The oral direct factor Xa inhibitors that are in clinical development include rivaroxaban (BAY 59-7939), apixaban (BMS), YM150 (Astellas), DU-176b (Daiichi), LY517717 (Lilly), and PRT054021 (Portola). Rivaroxaban (Bay 59-7939) is a non-peptidic, orally bioavailable, small molecule that directly inhibits factor Xa. It has a rapid onset of action and a half-life of 5–9 hours. The ODIXa-KNEE and ODIXA-HIP were phase II multicenter, parallel group, double-blind dose-ranging studies in patients undergoing total hip and total knee replacement, respectively.^25,26 These studies investigated a 12-fold dose range of rivaroxaban (total daily dose 5–60 mg) given twice daily in patients undergoing total hip (N = 722) and total knee (N = 621) replacement; an additional phase II study in patients undergoing total hip replacement investigated an 8-fold dose range of rivaroxaban given once daily (N= 873). Total rivaroxaban daily doses of 5–20 mg had similar safety and efficacy to enoxaparin for the prevention of VTE following major orthopedic surgery. A dose of 10 mg administered once daily starting 6 hours after surgery is the dose undergoing evaluation in the large phase III RECORD program, which includes two double-blind studies in total hip replacement and two in total knee replacement. The trials will include over 10,000 patients, and the comparator anticoagulant in all four studies is enoxaparin. One of the studies in patients undergoing total hip replacement will evaluate the efficacy of 5 weeks of rivaroxaban prophylaxis versus 10–14 days of enoxaparin. Phase II trials of rivaroxaban in the treatment of VTE have been completed; phase III studies for this indication and stroke prevention in atrial fibrillation have been initiated.

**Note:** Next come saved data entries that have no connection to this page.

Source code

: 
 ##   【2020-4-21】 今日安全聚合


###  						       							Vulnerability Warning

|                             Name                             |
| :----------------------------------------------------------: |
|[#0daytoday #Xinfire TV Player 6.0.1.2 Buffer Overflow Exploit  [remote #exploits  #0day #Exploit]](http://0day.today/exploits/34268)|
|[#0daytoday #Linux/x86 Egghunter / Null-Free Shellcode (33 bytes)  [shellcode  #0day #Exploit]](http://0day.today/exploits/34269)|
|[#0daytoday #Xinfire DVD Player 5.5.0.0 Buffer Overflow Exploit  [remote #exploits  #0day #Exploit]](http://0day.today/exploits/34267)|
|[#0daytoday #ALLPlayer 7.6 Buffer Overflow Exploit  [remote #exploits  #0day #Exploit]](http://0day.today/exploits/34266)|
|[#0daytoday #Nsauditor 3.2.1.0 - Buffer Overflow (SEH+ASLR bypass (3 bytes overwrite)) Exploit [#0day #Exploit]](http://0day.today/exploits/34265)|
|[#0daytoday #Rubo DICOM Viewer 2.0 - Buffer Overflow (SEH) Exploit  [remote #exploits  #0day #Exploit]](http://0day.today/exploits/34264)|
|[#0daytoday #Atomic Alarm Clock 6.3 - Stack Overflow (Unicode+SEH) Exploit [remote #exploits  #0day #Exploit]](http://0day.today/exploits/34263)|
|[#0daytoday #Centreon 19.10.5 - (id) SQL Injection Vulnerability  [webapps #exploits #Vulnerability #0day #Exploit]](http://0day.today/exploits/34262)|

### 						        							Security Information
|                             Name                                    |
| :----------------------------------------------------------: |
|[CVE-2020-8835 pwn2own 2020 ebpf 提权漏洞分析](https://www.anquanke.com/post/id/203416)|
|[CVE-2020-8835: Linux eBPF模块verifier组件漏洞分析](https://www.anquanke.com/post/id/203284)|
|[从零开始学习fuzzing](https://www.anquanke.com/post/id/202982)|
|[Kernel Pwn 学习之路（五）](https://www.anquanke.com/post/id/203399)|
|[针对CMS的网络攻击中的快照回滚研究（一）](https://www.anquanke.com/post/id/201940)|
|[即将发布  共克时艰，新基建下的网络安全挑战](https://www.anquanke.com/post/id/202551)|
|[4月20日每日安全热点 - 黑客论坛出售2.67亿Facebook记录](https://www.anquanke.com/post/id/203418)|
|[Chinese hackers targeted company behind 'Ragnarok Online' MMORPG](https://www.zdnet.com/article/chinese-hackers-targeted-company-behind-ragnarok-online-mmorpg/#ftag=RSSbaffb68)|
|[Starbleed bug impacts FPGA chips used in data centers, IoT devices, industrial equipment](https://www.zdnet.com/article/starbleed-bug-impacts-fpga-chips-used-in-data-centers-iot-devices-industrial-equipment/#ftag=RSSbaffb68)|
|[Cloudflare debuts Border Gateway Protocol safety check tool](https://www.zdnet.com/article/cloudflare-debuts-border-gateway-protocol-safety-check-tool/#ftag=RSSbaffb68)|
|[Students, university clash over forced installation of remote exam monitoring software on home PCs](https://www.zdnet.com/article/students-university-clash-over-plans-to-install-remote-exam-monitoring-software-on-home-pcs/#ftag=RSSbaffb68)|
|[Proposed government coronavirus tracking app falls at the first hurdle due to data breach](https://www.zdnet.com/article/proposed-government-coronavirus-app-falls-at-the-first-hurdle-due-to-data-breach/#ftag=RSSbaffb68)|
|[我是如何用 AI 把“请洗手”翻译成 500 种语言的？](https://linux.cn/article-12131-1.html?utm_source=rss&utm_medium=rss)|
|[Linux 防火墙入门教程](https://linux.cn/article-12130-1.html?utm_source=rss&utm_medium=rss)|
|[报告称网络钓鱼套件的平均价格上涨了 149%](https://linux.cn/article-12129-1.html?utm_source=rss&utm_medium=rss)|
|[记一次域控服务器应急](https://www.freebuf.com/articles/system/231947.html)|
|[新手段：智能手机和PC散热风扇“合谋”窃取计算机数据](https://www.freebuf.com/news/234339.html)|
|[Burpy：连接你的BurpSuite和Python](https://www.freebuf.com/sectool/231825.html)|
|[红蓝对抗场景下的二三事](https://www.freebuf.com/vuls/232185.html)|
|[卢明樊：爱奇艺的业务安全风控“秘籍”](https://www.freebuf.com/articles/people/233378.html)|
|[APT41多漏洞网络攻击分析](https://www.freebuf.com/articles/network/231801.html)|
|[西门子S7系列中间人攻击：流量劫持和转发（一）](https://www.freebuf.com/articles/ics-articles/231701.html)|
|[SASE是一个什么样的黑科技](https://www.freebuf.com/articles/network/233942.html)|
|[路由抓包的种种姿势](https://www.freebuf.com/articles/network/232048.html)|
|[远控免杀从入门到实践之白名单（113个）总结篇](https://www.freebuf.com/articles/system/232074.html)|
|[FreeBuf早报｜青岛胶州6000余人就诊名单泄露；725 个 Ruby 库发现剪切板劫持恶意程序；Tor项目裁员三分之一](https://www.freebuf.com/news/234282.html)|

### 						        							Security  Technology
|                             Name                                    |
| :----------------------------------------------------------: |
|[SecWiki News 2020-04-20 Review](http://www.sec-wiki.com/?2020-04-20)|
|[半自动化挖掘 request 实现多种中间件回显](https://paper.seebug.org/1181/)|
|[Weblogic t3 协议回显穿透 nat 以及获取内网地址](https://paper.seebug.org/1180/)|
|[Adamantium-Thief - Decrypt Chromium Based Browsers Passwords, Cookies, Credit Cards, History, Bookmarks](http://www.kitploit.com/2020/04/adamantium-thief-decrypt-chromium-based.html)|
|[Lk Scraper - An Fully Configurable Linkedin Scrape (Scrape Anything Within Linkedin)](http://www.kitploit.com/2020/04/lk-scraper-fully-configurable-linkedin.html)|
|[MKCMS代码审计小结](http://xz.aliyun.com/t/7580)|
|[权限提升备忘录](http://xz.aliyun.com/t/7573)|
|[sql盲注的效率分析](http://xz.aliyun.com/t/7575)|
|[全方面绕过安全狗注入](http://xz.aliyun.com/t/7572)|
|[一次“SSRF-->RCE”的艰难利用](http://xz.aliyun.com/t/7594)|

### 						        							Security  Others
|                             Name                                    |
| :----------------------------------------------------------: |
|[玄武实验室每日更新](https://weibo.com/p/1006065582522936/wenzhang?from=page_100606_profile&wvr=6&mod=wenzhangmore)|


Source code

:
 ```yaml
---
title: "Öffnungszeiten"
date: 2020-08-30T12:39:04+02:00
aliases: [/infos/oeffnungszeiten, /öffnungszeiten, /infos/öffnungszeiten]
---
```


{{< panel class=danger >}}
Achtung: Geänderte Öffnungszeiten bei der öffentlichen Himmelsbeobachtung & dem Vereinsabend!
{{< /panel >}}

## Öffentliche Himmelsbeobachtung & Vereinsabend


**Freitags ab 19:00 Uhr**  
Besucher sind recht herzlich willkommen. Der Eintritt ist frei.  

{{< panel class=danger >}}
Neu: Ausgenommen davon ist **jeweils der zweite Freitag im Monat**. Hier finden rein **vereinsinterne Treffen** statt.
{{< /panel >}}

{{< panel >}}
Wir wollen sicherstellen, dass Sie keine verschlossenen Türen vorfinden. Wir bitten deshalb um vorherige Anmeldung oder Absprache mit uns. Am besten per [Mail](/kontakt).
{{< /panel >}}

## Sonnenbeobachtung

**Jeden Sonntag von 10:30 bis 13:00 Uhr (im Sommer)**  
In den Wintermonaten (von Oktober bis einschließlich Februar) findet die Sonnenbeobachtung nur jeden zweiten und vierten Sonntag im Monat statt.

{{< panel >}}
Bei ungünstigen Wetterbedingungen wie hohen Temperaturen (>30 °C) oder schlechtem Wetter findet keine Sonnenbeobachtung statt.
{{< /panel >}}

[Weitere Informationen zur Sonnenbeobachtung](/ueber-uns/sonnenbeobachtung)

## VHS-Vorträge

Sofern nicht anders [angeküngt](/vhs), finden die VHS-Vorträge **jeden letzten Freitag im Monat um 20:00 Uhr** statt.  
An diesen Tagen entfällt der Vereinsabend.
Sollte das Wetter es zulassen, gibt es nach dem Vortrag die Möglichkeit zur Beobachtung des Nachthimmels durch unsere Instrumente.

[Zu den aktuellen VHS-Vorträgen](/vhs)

Selective inhibitors of specific coagulation factors represent a new class of antithrombotic agents. As compared to conventional drugs, they have the potential to be more effective, safer and easier to use. Clinical studies with the parenteral factor Xa inhibitor fondaparinux indicate that selective inhibition of factor Xa is a highly effective approach for the prevention and treatment of VTE. Other selective inhibitors of factor Xa and thrombin including a number of oral agents are currently in development. Approval of one or more of these agents will lead to an improved drug armamentarium for the prevention and treatment of thrombosis.